*** Opening DATA PROVIDED ***

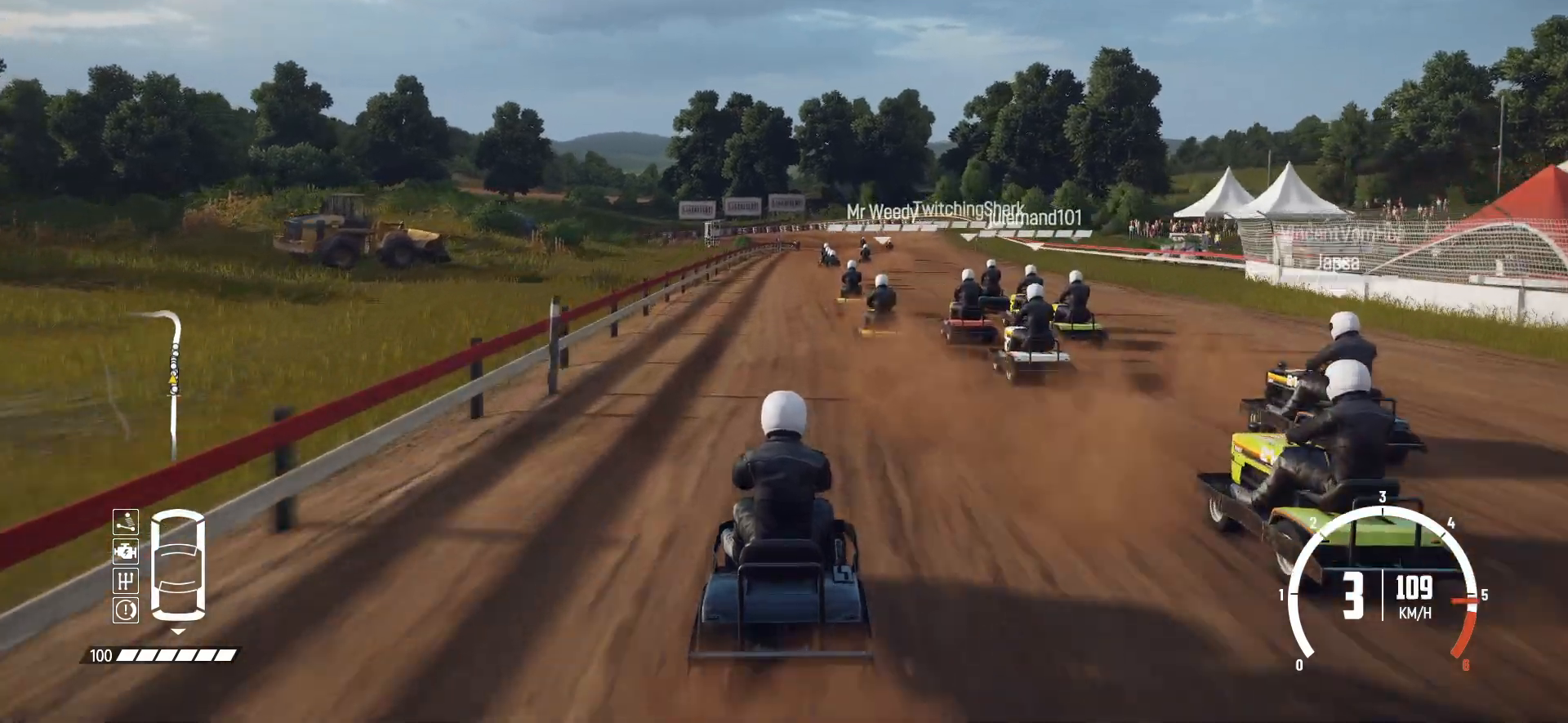
{"buttons": [], "left_stick": "center", "events": [[133, "R2", "up"], [183, "R2", "down"], [317, "R2", "up"], [367, "R2", "down"], [483, "R2", "up"]]}
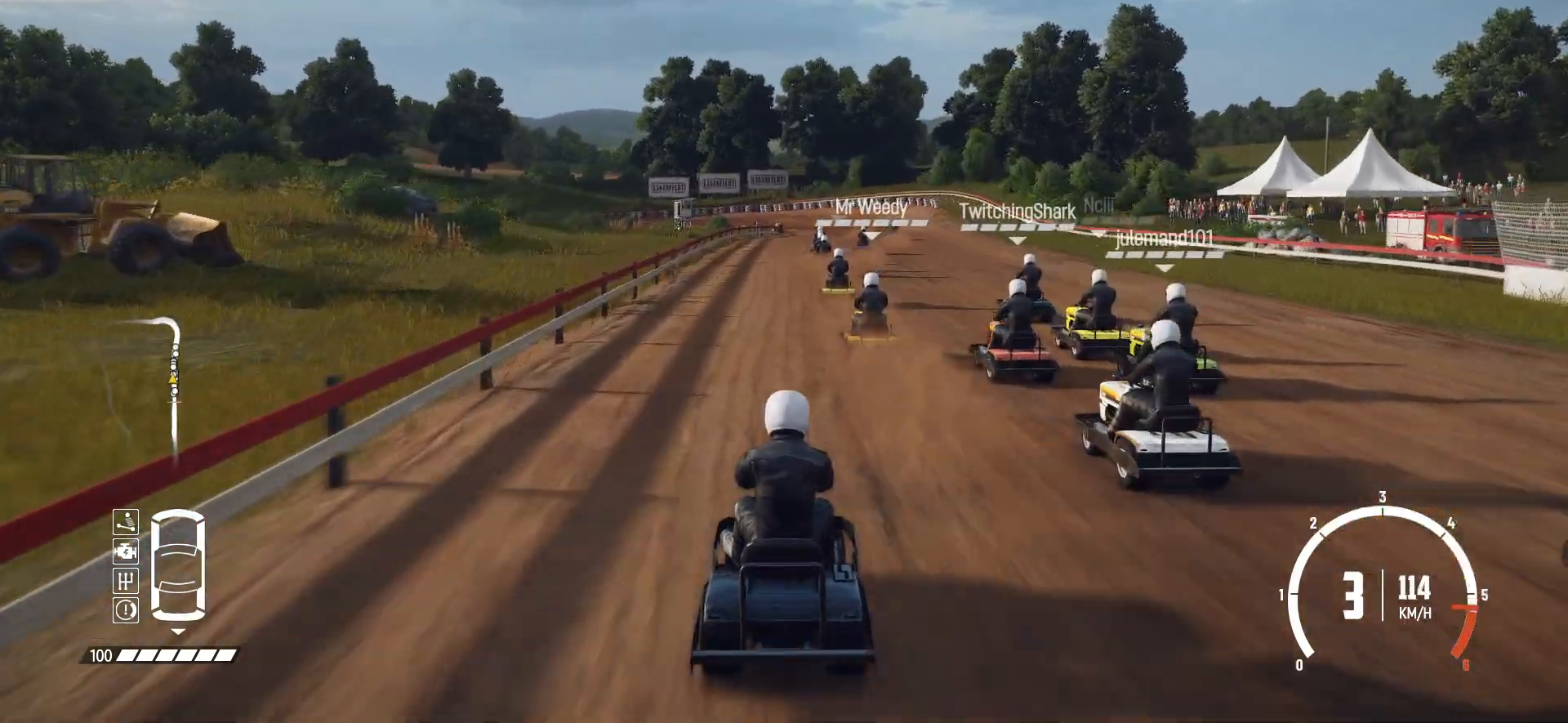
{"buttons": ["R2"], "left_stick": "center", "events": [[33, "R2", "down"], [167, "R2", "up"], [233, "R2", "down"], [233, "left_stick", "left"], [333, "R2", "up"], [333, "left_stick", "center"], [383, "R2", "down"]]}
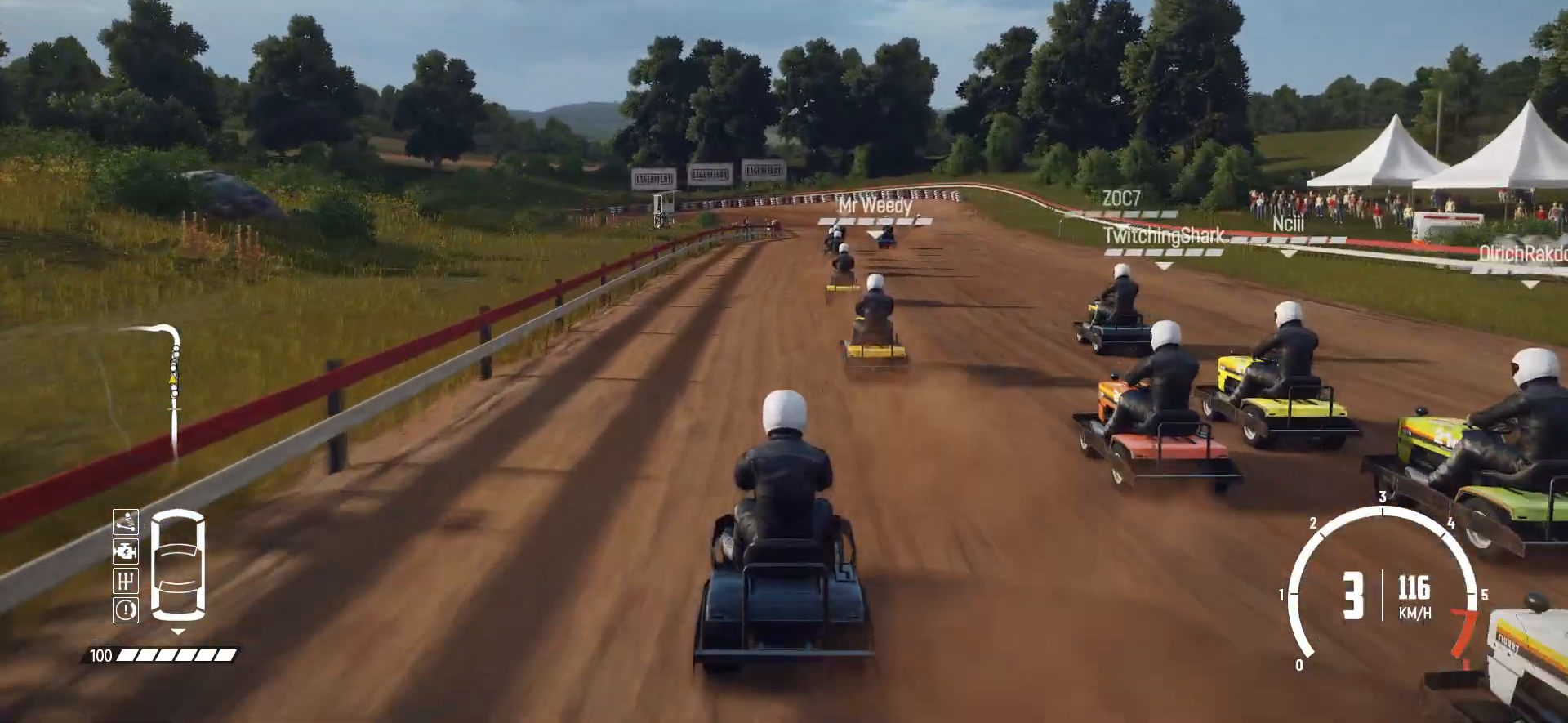
{"buttons": ["R2"], "left_stick": "center", "events": [[183, "R2", "up"], [183, "left_stick", "right"], [233, "R2", "down"], [383, "R2", "up"], [433, "R2", "down"], [433, "left_stick", "center"]]}
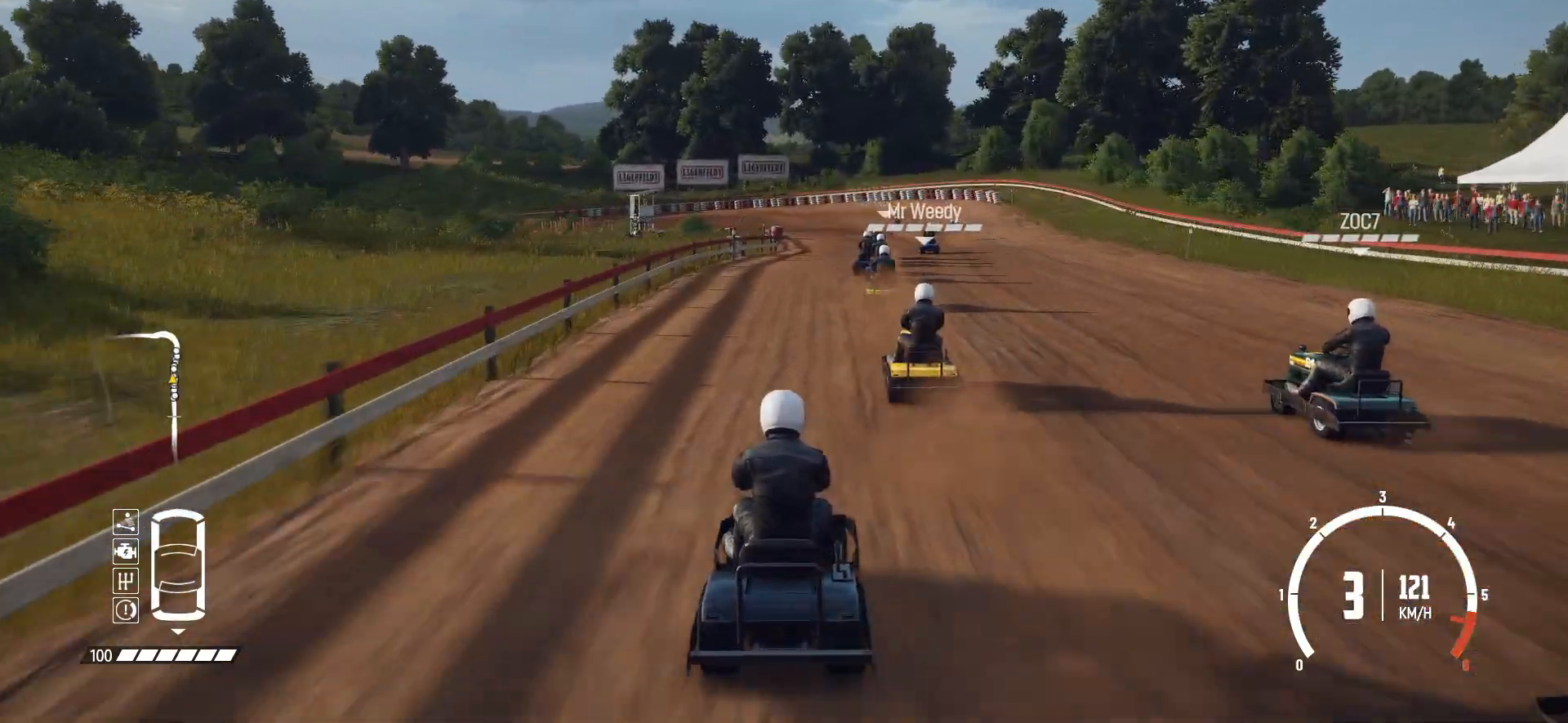
{"buttons": ["R2"], "left_stick": "left", "events": [[83, "R2", "up"], [83, "left_stick", "right"], [117, "R2", "down"], [267, "left_stick", "center"], [483, "left_stick", "left"]]}
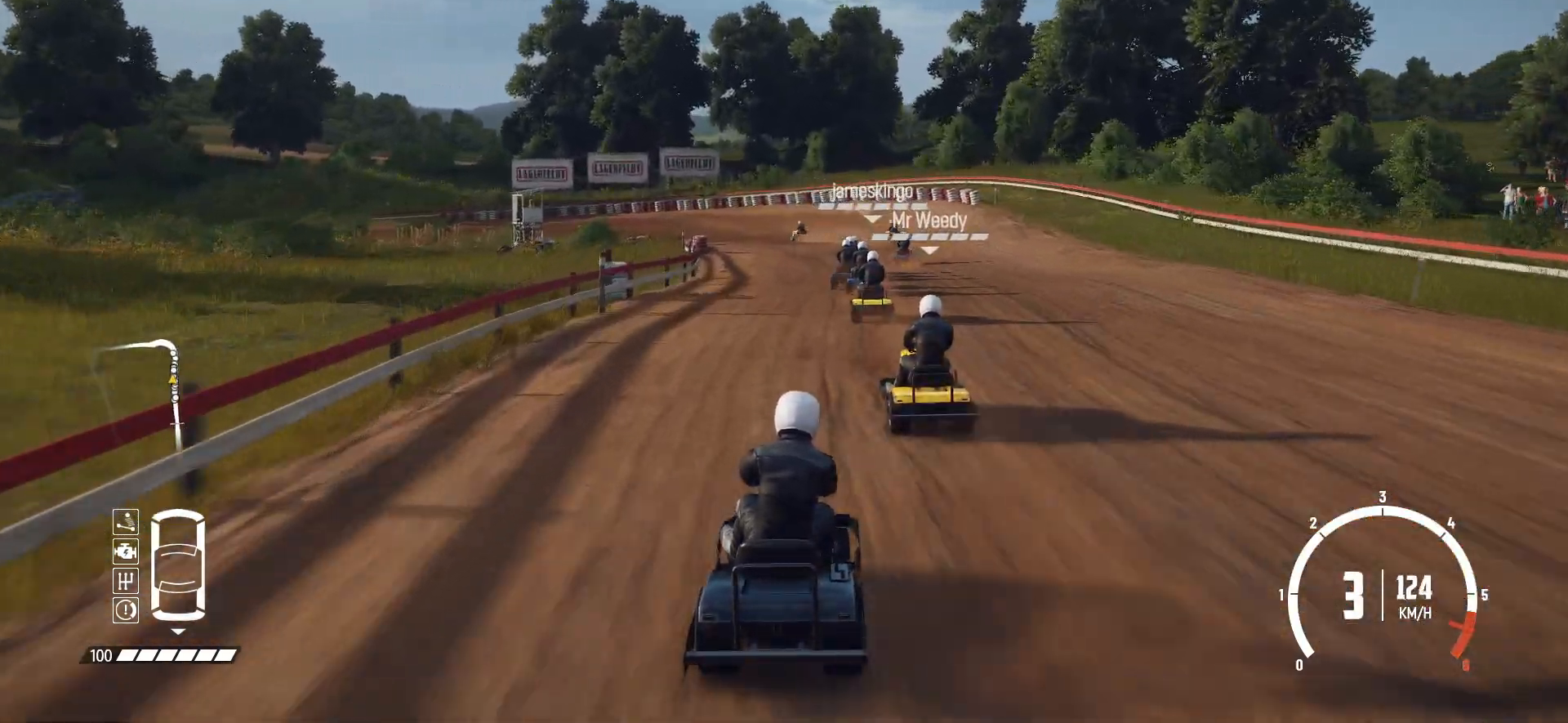
{"buttons": ["L2"], "left_stick": "center", "events": [[333, "left_stick", "center"], [483, "L2", "down"], [483, "R2", "up"]]}
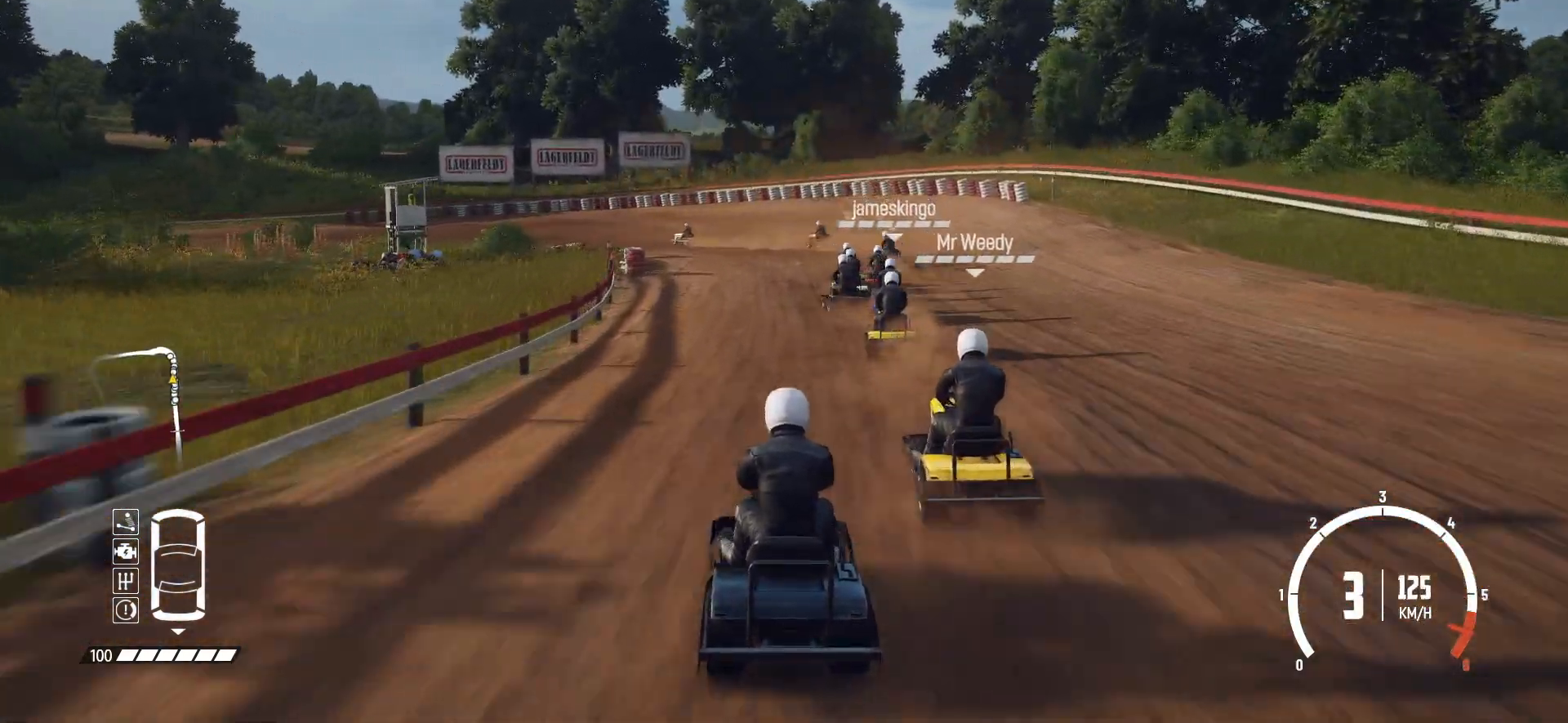
{"buttons": ["L2"], "left_stick": "left", "events": [[167, "L2", "up"], [217, "L2", "down"], [333, "left_stick", "down-left"], [367, "L2", "up"], [383, "L2", "down"], [467, "left_stick", "left"]]}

*** Closing DATA PROVIDED ***

EXERCISE GOAL: An exact copy of all the entries above is required, with every picture left out.

EXERCISE SOLUTION:
{"buttons": [], "left_stick": "center", "events": [[133, "R2", "up"], [183, "R2", "down"], [317, "R2", "up"], [367, "R2", "down"], [483, "R2", "up"]]}
{"buttons": ["R2"], "left_stick": "center", "events": [[33, "R2", "down"], [167, "R2", "up"], [233, "R2", "down"], [233, "left_stick", "left"], [333, "R2", "up"], [333, "left_stick", "center"], [383, "R2", "down"]]}
{"buttons": ["R2"], "left_stick": "center", "events": [[183, "R2", "up"], [183, "left_stick", "right"], [233, "R2", "down"], [383, "R2", "up"], [433, "R2", "down"], [433, "left_stick", "center"]]}
{"buttons": ["R2"], "left_stick": "left", "events": [[83, "R2", "up"], [83, "left_stick", "right"], [117, "R2", "down"], [267, "left_stick", "center"], [483, "left_stick", "left"]]}
{"buttons": ["L2"], "left_stick": "center", "events": [[333, "left_stick", "center"], [483, "L2", "down"], [483, "R2", "up"]]}
{"buttons": ["L2"], "left_stick": "left", "events": [[167, "L2", "up"], [217, "L2", "down"], [333, "left_stick", "down-left"], [367, "L2", "up"], [383, "L2", "down"], [467, "left_stick", "left"]]}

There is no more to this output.